--- PROBLEM TO WORK ON ---
Using the records below, find every line that includes "click" and copy it.

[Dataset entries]
%%

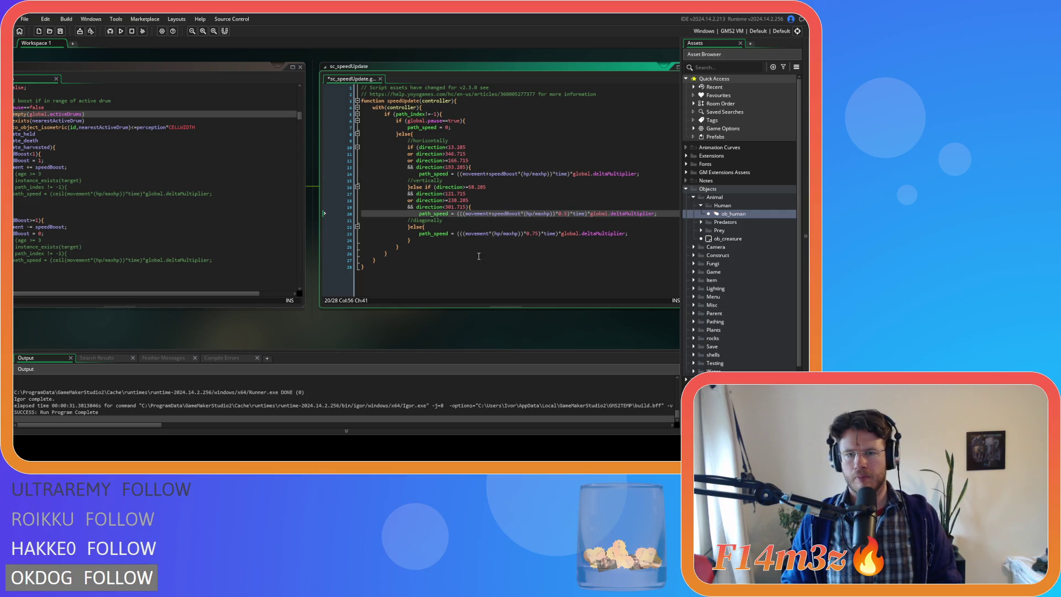
click(517, 174)
text())
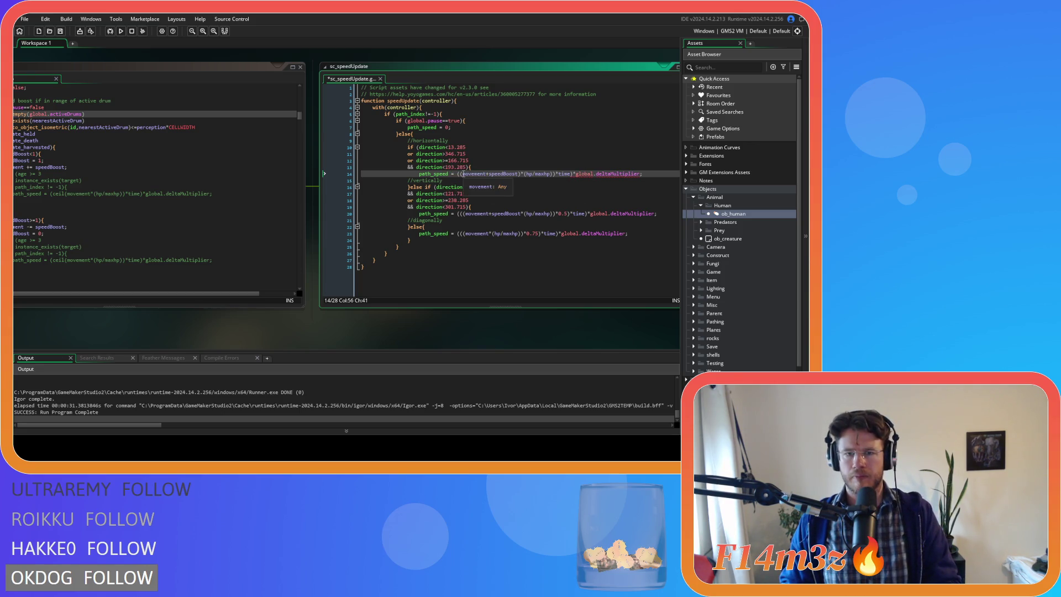
click(462, 174)
text(()
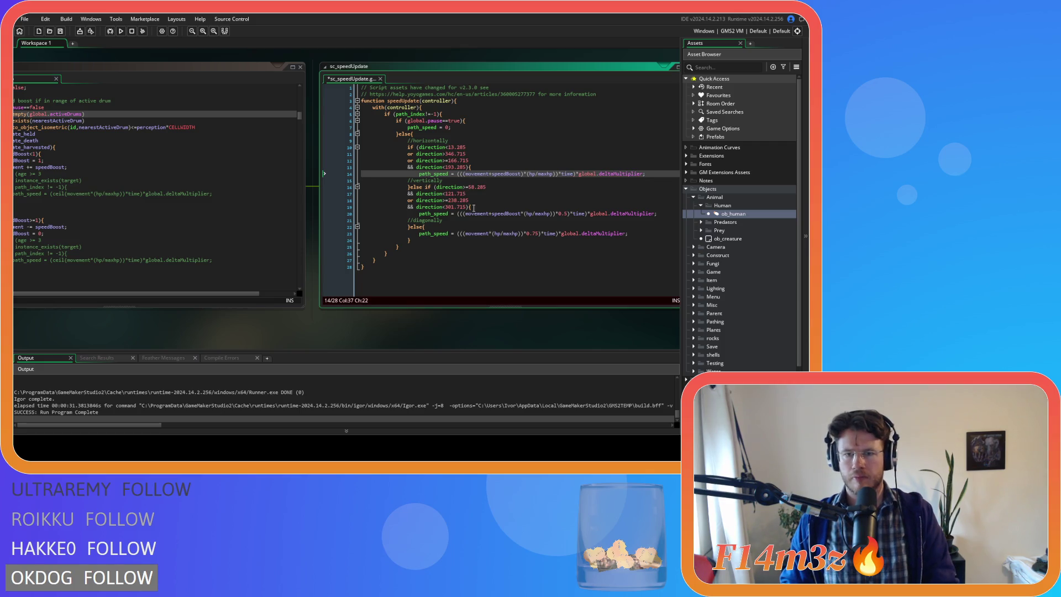
Step: Parenthesize line 20's sum, add (+speedBoost) to line 23, and save sc_speedUpdate
click(520, 215)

%%

--- SOLUTION TO THE EXERCISE ---
click(517, 174)
click(462, 174)
click(520, 215)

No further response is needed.